In 2009, the lodge embarked on a program of daily hand sorting of all solid waste. In 2012 alone, it recycled nearly 55,000 pounds of cardboard, 3,600 pounds of paper, 10,000 pounds of metal, 40,000 pounds of glass and 18,000 pounds of plastic. In addition, 103,000 pounds of food waste was converted to a nutrient-rich liquid and safely discharged into the national park sewer system. Together, these amounts represent a 100 percent diversion of these waste streams.

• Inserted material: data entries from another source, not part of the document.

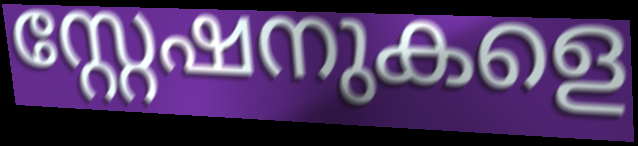
സ്റ്റേഷനുകളെ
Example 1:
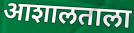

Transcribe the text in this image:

आशालताला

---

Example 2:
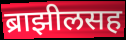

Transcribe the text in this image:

“We believe good environmental stewardship is not only essential for the health of the planet, but also pays for itself in the long term,” said Mike Kidd, general manager, Grand Canyon Lodge – North Rim. “Since taking over the concession in 2008, our dumpster service cost has been cut by 93 percent – from $54,000 per season to just $4,000. In turn, this cost savings enables us to invest in more efficient technologies, source reduction and waste diversion measures.”
In addition, the lodge’s waste reduction program has resulted in a substantial amount of greenhouse gas reduction. Had the 268,000 pounds of waste generated in 2012 been sent to a landfill, about 132 metric tons of CO2 equivalent of greenhouse gases would have been discharged into the atmosphere. Instead, only approximately 15 metric tons of CO2 equivalent greenhouse gas emissions were generated, representing a reduction of nearly 89 percent.

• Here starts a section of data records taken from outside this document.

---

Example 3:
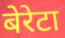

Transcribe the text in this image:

बेरेटा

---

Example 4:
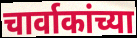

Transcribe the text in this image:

चार्वाकांच्या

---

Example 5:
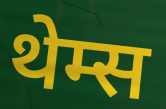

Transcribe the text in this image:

थेम्स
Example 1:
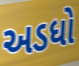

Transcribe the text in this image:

અડધો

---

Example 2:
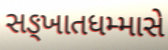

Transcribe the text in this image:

સઙ્ખાતધમ્માસે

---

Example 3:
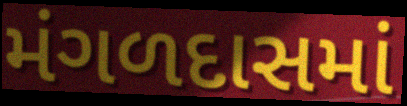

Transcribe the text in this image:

મંગળદાસમાં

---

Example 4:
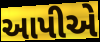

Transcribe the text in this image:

આપીએ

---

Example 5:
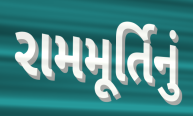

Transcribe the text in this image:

રામમૂર્તિનું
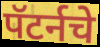
पॅटर्नचे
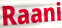
Raani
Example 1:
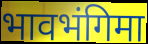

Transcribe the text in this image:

भावभंगिमा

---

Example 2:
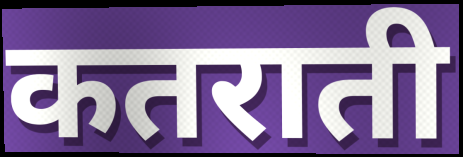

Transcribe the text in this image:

कतराती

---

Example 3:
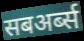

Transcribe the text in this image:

सबअर्ब्स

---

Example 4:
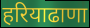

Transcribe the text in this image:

हरियाढाणा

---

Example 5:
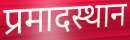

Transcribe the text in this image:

प्रमादस्थान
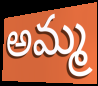
అమ్మ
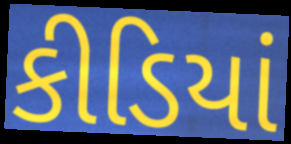
કીડિયાં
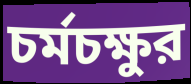
চর্মচক্ষুর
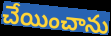
చేయించాను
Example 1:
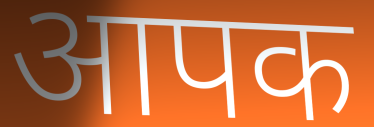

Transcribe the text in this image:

आपक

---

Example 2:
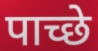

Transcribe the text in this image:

पाच्छे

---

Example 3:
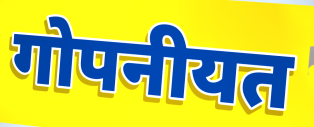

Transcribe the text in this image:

गोपनीयत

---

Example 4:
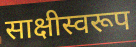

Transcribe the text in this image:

साक्षीस्वरूप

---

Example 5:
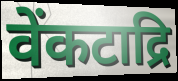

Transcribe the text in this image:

वेंकटाद्रि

Nearly every national park in the United States focuses on waste reduction and waste diversion, yet the operations at Grand Canyon National Park – North Rim are still exemplary. Staff at the lodge not only integrated technologies into their operations to achieve their waste management objectives, but also worked closely with Grand Canyon National Park to demonstrate the waste reduction technologies were compatible with the park’s infrastructure, worked diligently to reduce waste before it was generated and strategized to maximize waste diversion.
Due to their success at the North Rim, these waste reduction strategies are being planned for use by concessioners at Acadia National Park, Grand Teton National Park (Signal Mountain Lodge), Glacier National Park, Mount Rainier National Park and others.
For more information about the Grand Canyon Lodge — North Rim or to make reservations, call 877-386-4383 or visit http://www.GrandCanyonLodgeNorth.com. You can also “Like” the Grand Canyon Lodge – North Rim on Facebook.
From our friends at the Forest Service:
PHOENIX – The U.S. Forest Service is understaffed but is getting more help in monitoring more than 1 million acres of Arizona wilderness. Over the weekend, another 30 volunteers for the Arizona Wilderness Coalition stewardship program received training to begin monitoring ecological and recreational conditions in the state’s wild areas.
According to the Coalition’s Central Arizona director, Sam Frank, it’s a chance for people to give back while enjoying something they already love: being outdoors.
“It’s a great thing for families, it’s a great way to get exercise and it’s a great way to get to know the lands better in your backyard. It’s really beneficial,” Frank said. “And also, they have a sense of stewardship in helping take care of these areas that technically belong to them.”